I started reading The Myth of Artifical Intelligence by Erik J. Larson. These are some rough/early thoughts.

Firstly, I’m surprised at how accurately the author paints a picture of the state of consumer AI tools development in 2024, even though the book was published back in 2021. I’ve only read the introduction so far, but it resonated strongly when I considered the slow of modern “GenAI” tools (e.g. ChatGPT, Github Copilot, etc.) that leverage LLMs to increase productivity.

The core argument Larson makes is in questioning the direction (both technical and culture) of AI development, and that our current approach is a mistake:

This book explains two important aspects of the AI myth, one scientific and one cultural. The scientific part of the myth assumes that we need only keep “chipping away” at the challenge of general intelligence by making progress on narrow feats of intelligence, like playing games or recognizing images. This is a profound mistake: success on narrow applications gets us not one step closer to general intelligence.

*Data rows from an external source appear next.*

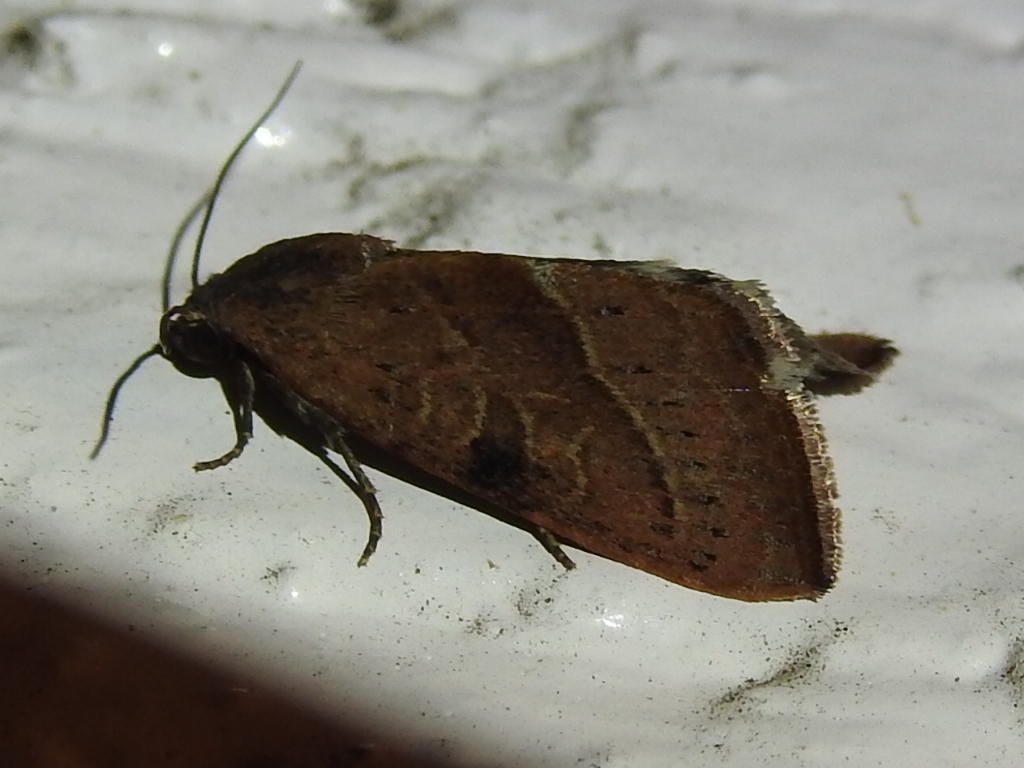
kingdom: Animalia
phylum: Arthropoda
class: Insecta
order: Lepidoptera
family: Noctuidae
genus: Galgula
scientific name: Galgula partita
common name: Wedgeling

I hadn’t really thought about the “cost” of just puttering along iteratively, even though I (and most of us) are fairly aware of the lack of genuine innovation in AI capability.

At this point we have kind of just accepted that a lot of the AI tools were mostly not going to deliver to our expectations. Yet we are also being told to be excited about incremental improvements. So I can see the problem with that.

The book’s introduction has opened my eyes a bit to these costs, even with this initial introduction. The importance of pursuing the general intelligence, and specifically that these irritative changes to hyperfocus utility on specific cases will not get us any closer to it:

As we successfully apply simpler, narrow versions of intelligence that benefit from faster computers and lots of data, we are not making incremental progress, but rather picking low-hanging fruit. The jump to general “common sense” is completely different, and there’s no known path from the one to the other.

This part takes it to another level: We could be making incremental progress toward general intelligence, but our aim is off. We’re focusing on the wrong thing and just picking tiny use cases to tackle, distracting ourselves and starving the energy (and funding) in the room from going towards the bigger problem of general intelligence.

I look forward to reading more, but a few early thoughts:

The question is: Will we ever reach the sky of general intelligence, if our gaze is fixed upon the floor of specifics?